- _Problem requirements_
Consider the entries below. Count the lines holding the string "certificados" and state the number only.

Items from a data source
───
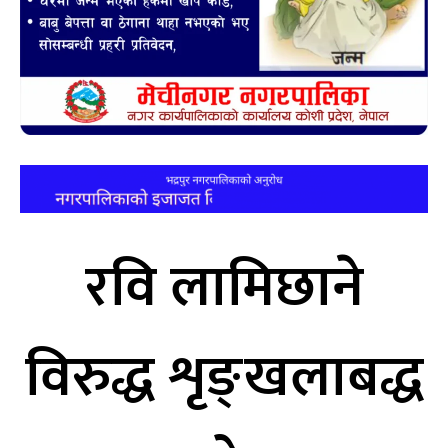
रवि लामिछाने
विरुद्ध शृङ्खलाबद्ध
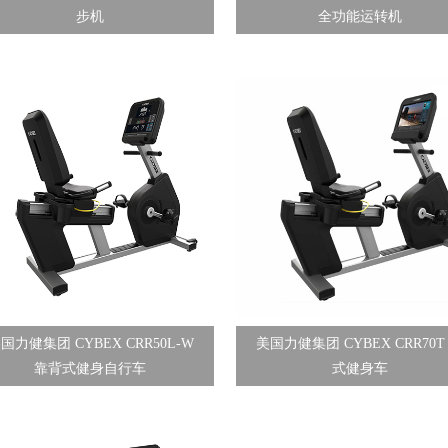
步机
全功能运转机
国力健集团 CYBEX CRR50L-W
美国力健集团 CYBEX CRR70T
靠背式健身自行车
式健身车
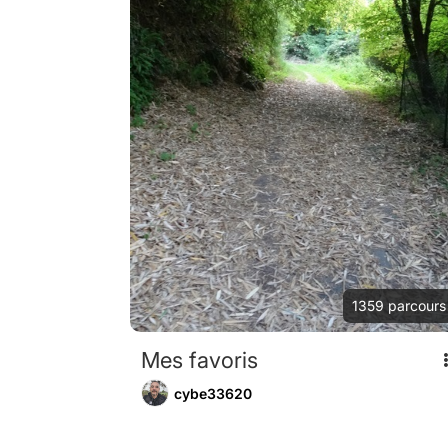
1359
parcours
Mes favoris
cybe33620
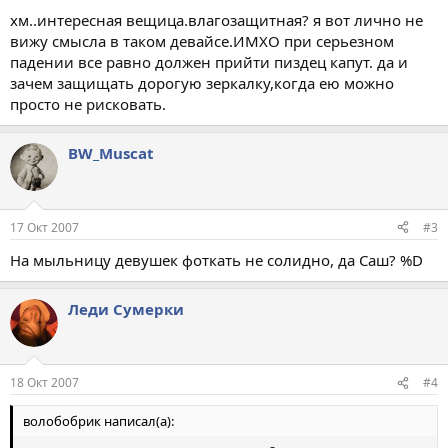
хм..интересная вещица.влагозащитная? я вот лично не
вижу смысла в таком девайсе.ИМХО при серьезном
падении все равно должен прийти пиздец капут. да и
зачем защищать дорогую зеркалку,когда ею можно
просто не рисковать.
BW_Muscat
17 Окт 2007
#3
На мыльницу девушек фоткать не солидно, да Саш? %D
Леди Сумерки
18 Окт 2007
#4
волобобрик написал(а):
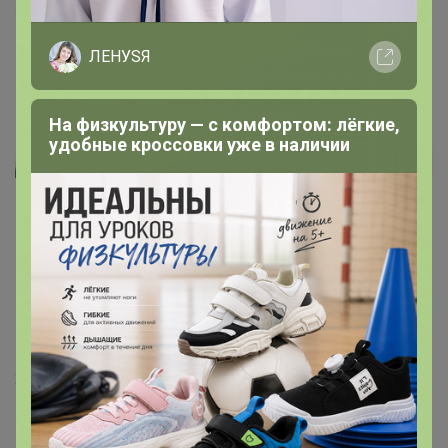
то получится шоколад с ещё более выраженным
вкусом!
ЛЕНУSЯ
16 января, 2025 21:44
На физкультуру — с комфортом: лёгкие,
удобные кроссовки уже в наличии
vally
Автор уже получил заказ!
Вкусно. Шоколадно.
‌детям очень понравилось.
25 декабря, 2024 19:28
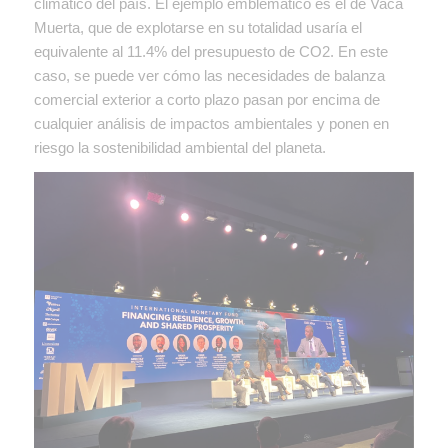
climático del país. El ejemplo emblemático es el de Vaca
Muerta, que de explotarse en su totalidad usaría el
equivalente al 11.4% del presupuesto de CO2. En este
caso, se puede ver cómo las necesidades de balanza
comercial exterior a corto plazo pasan por encima de
cualquier análisis de impactos ambientales y ponen en
riesgo la sostenibilidad ambiental del planeta.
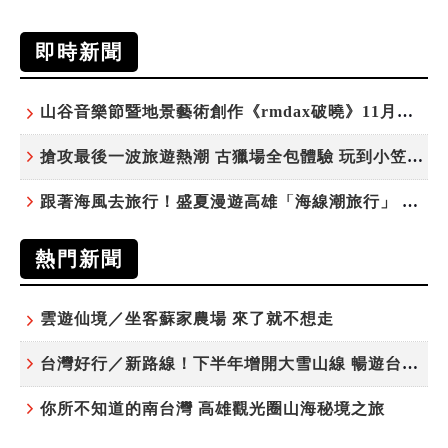
即時新聞
山谷音樂節暨地景藝術創作《rmdax破曉》11月花蓮銅門登場
搶攻最後一波旅遊熱潮 古獵場全包體驗 玩到小笠原夜遊觀星
跟著海風去旅行！盛夏漫遊高雄「海線潮旅行」 五大主題遊程探索漁村魅力
熱門新聞
雲遊仙境／坐客蘇家農場 來了就不想走
台灣好行／新路線！下半年增開大雪山線 暢遊台中更便利
你所不知道的南台灣 高雄觀光圈山海秘境之旅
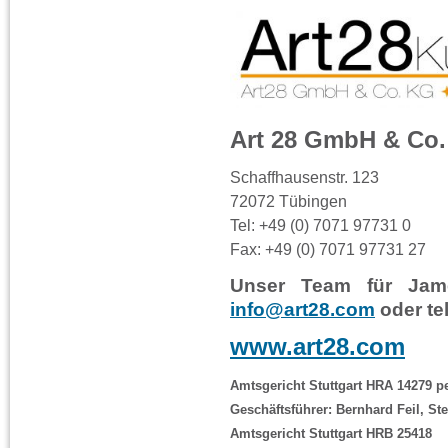
Art 28 GmbH & Co
Schaffhausenstr. 123
72072 Tübingen
Tel: +49 (0) 7071 97731 0
Fax: +49 (0) 7071 97731 27
Unser Team für Jame
info@art28.com
oder te
www.art28.com
Amtsgericht Stuttgart HRA 14279 p
Geschäftsführer: Bernhard Feil, 
Amtsgericht Stuttgart HRB 25418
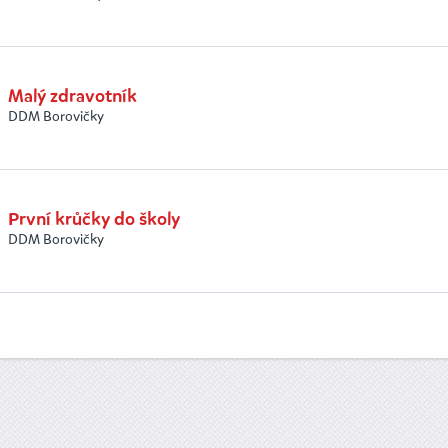
Malý zdravotník
DDM Borovičky
První krůčky do školy
DDM Borovičky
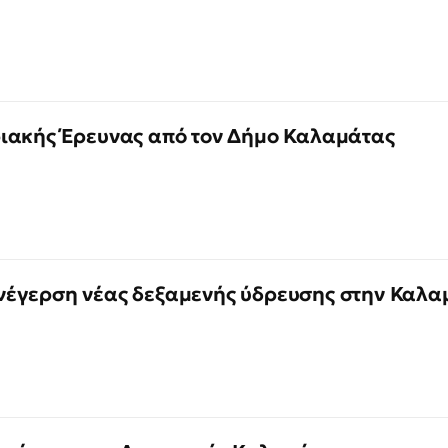
ιακής Έρευνας από τον Δήμο Καλαμάτας
νέγερση νέας δεξαμενής ύδρευσης στην Καλα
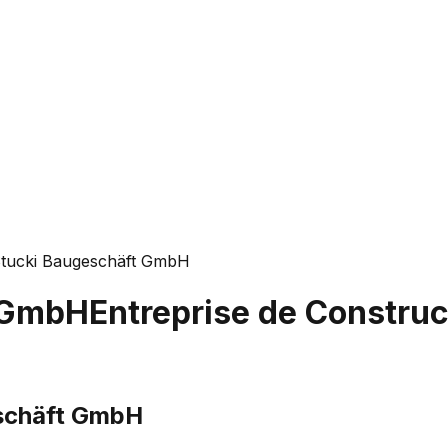
Stucki Baugeschäft GmbH
t GmbH
Entreprise de Construc
schäft GmbH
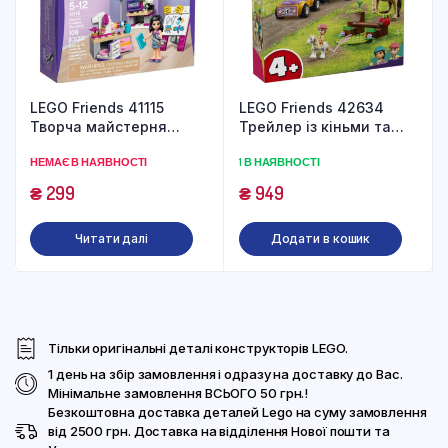
LEGO Friends 41115
LEGO Friends 42634
Творча майстерня
Трейлер із кіньми та
Емми (108 деталей)
поні (105 деталей)
НЕМАЄ В НАЯВНОСТІ
1 В НАЯВНОСТІ
₴
299
₴
949
Читати далі
Додати в кошик
Тільки оригінальні деталі конструкторів LEGO.
1 день на збір замовлення і одразу на доставку до Вас.
Мінімальне замовлення ВСЬОГО 50 грн.!
Безкоштовна доставка деталей Lego на суму замовлення
від 2500 грн. Доставка на відділення Нової пошти та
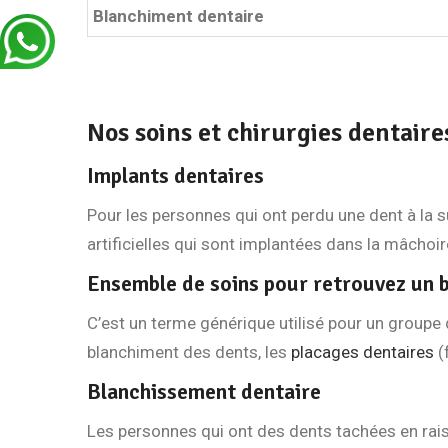
Blanchiment dentaire
Nos soins et chirurgies dentair
Implants dentaires
Pour les personnes qui ont perdu une dent à la 
artificielles qui sont implantées dans la mâchoir
Ensemble de soins pour retrouvez un 
C’est un terme générique utilisé pour un groupe 
blanchiment des dents, les
placages dentaires
(
Blanchissement dentaire
Les personnes qui ont des dents tachées en rais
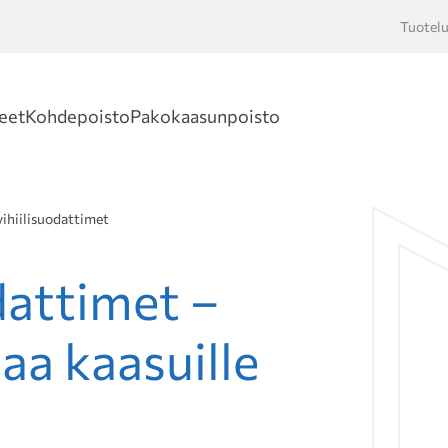
Tuotelu
Hakusan
eet
Kohdepoisto
Pakokaasunpoisto
vihiilisuodattimet
dattimet –
aa kaasuille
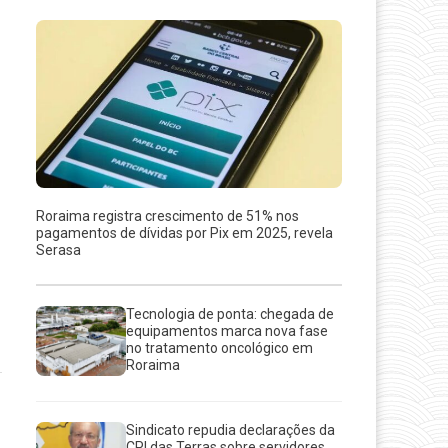
Roraima registra crescimento de 51% nos
pagamentos de dívidas por Pix em 2025, revela
Serasa
Tecnologia de ponta: chegada de
equipamentos marca nova fase
no tratamento oncológico em
Roraima
Sindicato repudia declarações da
CPI das Terras sobre servidores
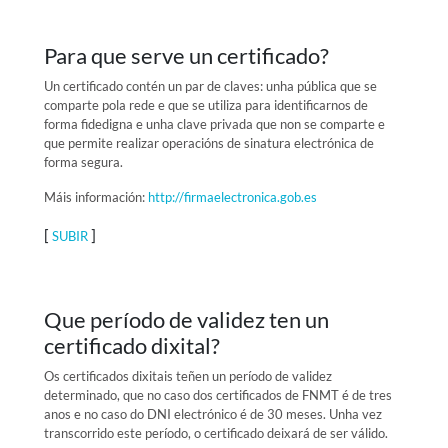
Para que serve un certificado?
Un certificado contén un par de claves: unha pública que se
comparte pola rede e que se utiliza para identificarnos de
forma fidedigna e unha clave privada que non se comparte e
que permite realizar operacións de sinatura electrónica de
forma segura.
Máis información:
http://firmaelectronica.gob.es
[
]
SUBIR
Que período de validez ten un
certificado dixital?
Os certificados dixitais teñen un período de validez
determinado, que no caso dos certificados de FNMT é de tres
anos e no caso do DNI electrónico é de 30 meses. Unha vez
transcorrido este período, o certificado deixará de ser válido.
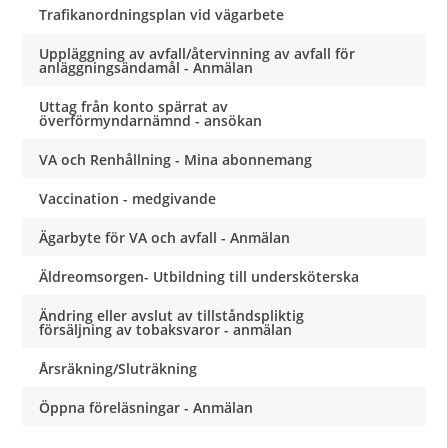
Trafikanordningsplan vid vägarbete
Uppläggning av avfall/återvinning av avfall för
anläggningsändamål - Anmälan
Uttag från konto spärrat av
överförmyndarnämnd - ansökan
VA och Renhållning - Mina abonnemang
Vaccination - medgivande
Ägarbyte för VA och avfall - Anmälan
Äldreomsorgen- Utbildning till undersköterska
Ändring eller avslut av tillståndspliktig
försäljning av tobaksvaror - anmälan
Årsräkning/Sluträkning
Öppna föreläsningar - Anmälan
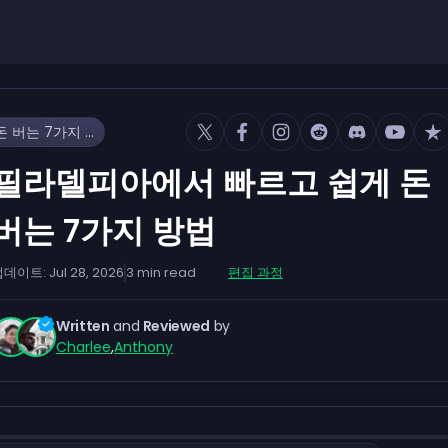
필라델피아에서 빠르고 쉽게 돈 버는 7가지 방법
필라델피아에서 빠르고 쉽게 돈
버는 7가지 방법
업데이트:
Jul 28, 2026
3
min read
편집 과정
Written
and
Reviewed
by
Charlee
,
Anthony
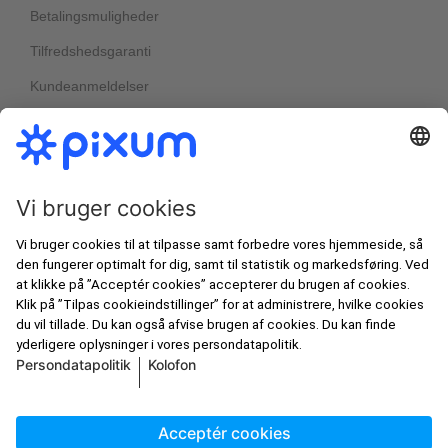
Betalingsmuligheder
Tilfredshedsgaranti
Kundeanmeldelser
Nyheder & kampagner
Bedst i test
Nyhedsbreve
Alle priser er angivet inkl. moms og ekskl.
Pixums velkomstrabatter
forsendelsesomkostninger, jf. vores
prisliste
.
artboxONE
© Pixum 2026
Kolofon
Betingelser og vilkår
Persondatapolitik
Fortryd bestilling
Cookieindstillinger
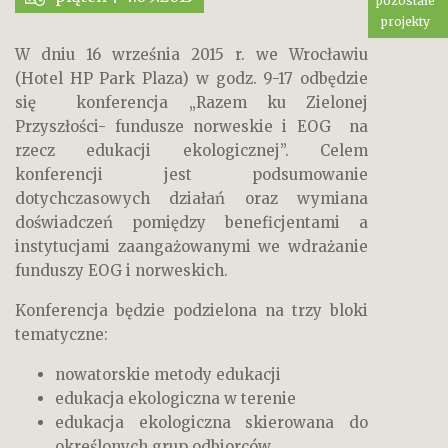
pozostałe
projekty
W dniu 16 września 2015 r. we Wrocławiu
(Hotel HP Park Plaza) w godz. 9-17 odbędzie
się konferencja „Razem ku Zielonej
Przyszłości- fundusze norweskie i EOG na
rzecz edukacji ekologicznej”. Celem
konferencji jest podsumowanie
dotychczasowych działań oraz wymiana
doświadczeń pomiędzy beneficjentami a
instytucjami zaangażowanymi we wdrażanie
funduszy EOG i norweskich.
Konferencja będzie podzielona na trzy bloki
tematyczne:
nowatorskie metody edukacji
edukacja ekologiczna w terenie
edukacja ekologiczna skierowana do
określonych grup odbiorców.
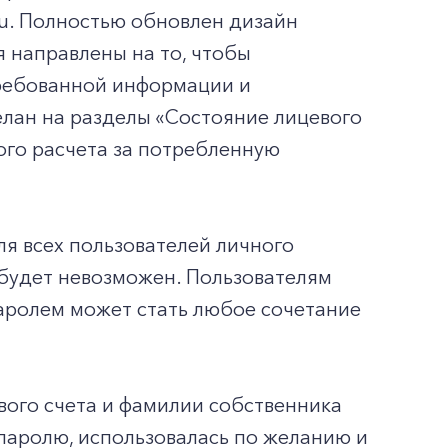
ru. Полностью обновлен дизайн
я направлены на то, чтобы
требованной информации и
елан на разделы «Состояние лицевого
ного расчета за потребленную
я всех пользователей личного
 будет невозможен. Пользователям
аролем может стать любое сочетание
вого счета и фамилии собственника
 паролю, использовалась по желанию и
───
- _The completed task_
2